The rising frequency of fibre cuts and the resulting network disruptions are placing increasing strain on telecom users in Ghana, particularly subscribers of MTN Ghana. Over the past weeks, connectivity has been inconsistent, with users experiencing intermittent service, fluctuating data speeds and dropped calls across parts of Accra.
What may appear as routine service instability is, in reality, a manifestation of deeper structural vulnerabilities within Ghana’s digital infrastructure, weaknesses that continue to challenge the country’s ambition of building a resilient, technology-driven economy.
Recent disclosures point to the scale of the problem. Speaking at a stakeholder forum in Accra on April 17, Stephen Blewett revealed that a wave of fibre disruptions had taken 157 network sites offline, highlighting the extent to which physical infrastructure failures can cascade across the network.
“It’s not really just talking about cutting fibre to someone’s home. When you cut fibre, you bring down all those sites, and that’s problematic. So the experience is bad.”
This insight underscores a critical but often overlooked feature of modern telecommunications systems. Fibre-optic cables function as the backbone linking multiple cell sites to core networks. When damaged, the impact is rarely isolated. Instead, a single cut can disrupt connectivity across multiple areas simultaneously, amplifying the scale of outages and prolonging recovery times.

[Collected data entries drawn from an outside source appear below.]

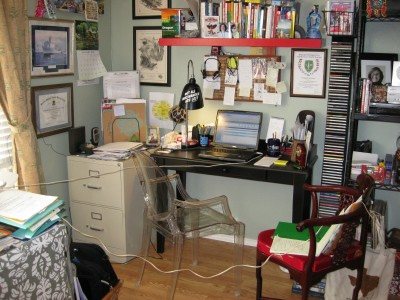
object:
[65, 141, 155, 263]
file cabinet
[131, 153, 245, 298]
chair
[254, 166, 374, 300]
chair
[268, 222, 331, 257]
notebooks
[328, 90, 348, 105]
cd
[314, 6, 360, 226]
column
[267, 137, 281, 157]
cup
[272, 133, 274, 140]
pencils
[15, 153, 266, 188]
wire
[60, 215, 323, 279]
wire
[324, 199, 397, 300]
bag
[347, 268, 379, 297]
texas emblam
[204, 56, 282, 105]
bulletin board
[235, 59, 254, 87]
paper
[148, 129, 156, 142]
photo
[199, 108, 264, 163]
laptop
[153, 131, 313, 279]
desk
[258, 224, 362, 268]
seat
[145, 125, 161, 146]
frame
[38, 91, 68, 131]
diploma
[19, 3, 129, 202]
wall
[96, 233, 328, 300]
floor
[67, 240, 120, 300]
backpack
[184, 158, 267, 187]
drawer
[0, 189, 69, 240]
folders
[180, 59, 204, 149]
lamp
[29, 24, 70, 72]
picture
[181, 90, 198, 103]
letters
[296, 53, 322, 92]
certificate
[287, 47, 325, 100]
frame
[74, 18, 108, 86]
calendar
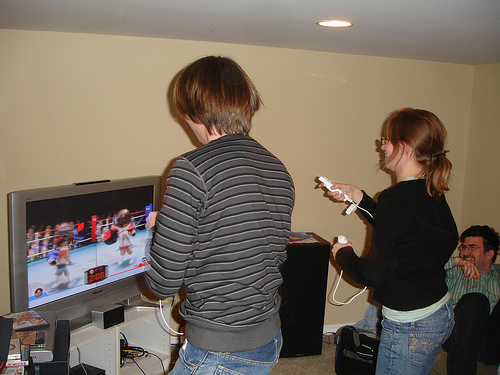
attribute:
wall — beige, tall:
[1, 27, 497, 337]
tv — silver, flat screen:
[3, 170, 168, 335]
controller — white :
[316, 175, 349, 203]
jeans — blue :
[371, 292, 461, 372]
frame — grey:
[8, 195, 28, 312]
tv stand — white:
[27, 305, 168, 374]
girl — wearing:
[324, 108, 459, 373]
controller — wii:
[302, 173, 355, 207]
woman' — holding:
[329, 72, 461, 328]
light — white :
[311, 16, 355, 31]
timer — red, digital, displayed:
[84, 266, 108, 283]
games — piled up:
[3, 309, 48, 351]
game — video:
[320, 0, 362, 40]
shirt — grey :
[144, 139, 316, 339]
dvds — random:
[2, 305, 54, 374]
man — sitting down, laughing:
[442, 221, 499, 373]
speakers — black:
[281, 237, 325, 360]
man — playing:
[156, 50, 360, 315]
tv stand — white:
[55, 290, 187, 375]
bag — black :
[332, 325, 379, 374]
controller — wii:
[311, 167, 359, 214]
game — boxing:
[10, 171, 166, 311]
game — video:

The recent experience aligns with earlier incidents. In March, the National Communications Authority confirmed a service disruption affecting dozens of network sites across 2G, 3G and 4G infrastructure in parts of the Greater Accra Region. The incident, attributed to multiple fibre cable cuts, led to widespread service degradation, with repair efforts extending beyond the initial outage.

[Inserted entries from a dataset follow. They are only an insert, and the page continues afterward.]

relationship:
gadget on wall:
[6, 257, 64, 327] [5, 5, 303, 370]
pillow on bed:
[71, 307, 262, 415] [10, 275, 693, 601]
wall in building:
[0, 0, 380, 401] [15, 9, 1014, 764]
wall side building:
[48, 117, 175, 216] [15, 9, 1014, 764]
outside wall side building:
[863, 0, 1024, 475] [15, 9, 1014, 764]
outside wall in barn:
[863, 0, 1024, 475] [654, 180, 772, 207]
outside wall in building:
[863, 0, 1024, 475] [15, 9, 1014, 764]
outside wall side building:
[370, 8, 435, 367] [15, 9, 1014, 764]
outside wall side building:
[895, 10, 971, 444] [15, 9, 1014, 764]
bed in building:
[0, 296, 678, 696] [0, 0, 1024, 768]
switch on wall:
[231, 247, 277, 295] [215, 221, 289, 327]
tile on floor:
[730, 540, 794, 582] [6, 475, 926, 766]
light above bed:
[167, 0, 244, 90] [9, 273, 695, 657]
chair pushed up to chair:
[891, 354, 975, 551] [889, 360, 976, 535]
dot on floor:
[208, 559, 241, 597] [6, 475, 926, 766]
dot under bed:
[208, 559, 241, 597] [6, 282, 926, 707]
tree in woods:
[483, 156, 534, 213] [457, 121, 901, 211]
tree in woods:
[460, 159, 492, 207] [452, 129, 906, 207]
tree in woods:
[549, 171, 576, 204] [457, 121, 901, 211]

According to the release, “MTN reported that the disruption was caused by cuts to three of its transmission fibre cables, resulting in service degradation and interruptions for customers within the affected areas.”
Taken together, these developments suggest that Ghana’s network instability is not episodic but structural. Industry reports indicate that fibre cuts occur at a national scale, with over 5,600 incidents recorded in 2024 alone, costing the sector approximately US$9.2 million (about GH¢138 million) and consuming more than 432 days of cumulative restoration time. These disruptions are driven largely by uncoordinated road construction activities, real estate development and, increasingly, theft and vandalism of telecom infrastructure.

The economic implications are significant. MTN Ghana alone is estimated to spend about GH¢20 million annually on fibre relocation, a recurring cost driven largely by road construction damage and infrastructure cuts. Beyond the financial burden, the operational impact is significant in a market where MTN serves a large share of Ghana’s mobile users. Disruptions therefore extend beyond individual subscribers, affecting mobile money transactions, business communications, and digital services that underpin daily economic activity.
These recurring costs point to inefficiencies within the broader infrastructure ecosystem, where lack of coordination imposes hidden burdens on digital service delivery.
Beyond cost, the disruptions carry real consequences for productivity and economic activity. In an environment where mobile connectivity underpins financial transactions, logistics, communication and service delivery, unreliable networks translate directly into business interruptions. Small enterprises relying on mobile money platforms, for instance, face delays in transactions, while larger organisations dependent on cloud-based systems encounter operational slowdowns.
The impact also extends to critical services. Healthcare facilities, emergency responders and security agencies increasingly rely on stable communication networks. In such contexts, intermittent connectivity is not merely inconvenient; it introduces operational risk.

Despite significant investments in advanced mobile technologies, including 4G and the gradual rollout of 5G, the resilience of Ghana’s telecom sector remains constrained by the fragility of its underlying fibre infrastructure. This creates a disconnect between digital ambition and physical reality. While capacity is expanding, reliability remains exposed.
Expanding access to connectivity is no longer sufficient. The durability and protection of the infrastructure that supports that connectivity are now equally critical.
For users, the experience remains immediate and tangible. The network is available, but not consistently reliable.
And until the structural weaknesses within Ghana’s fibre backbone are addressed, such instability may well become a defining feature of the country’s digital landscape rather than a temporary disruption.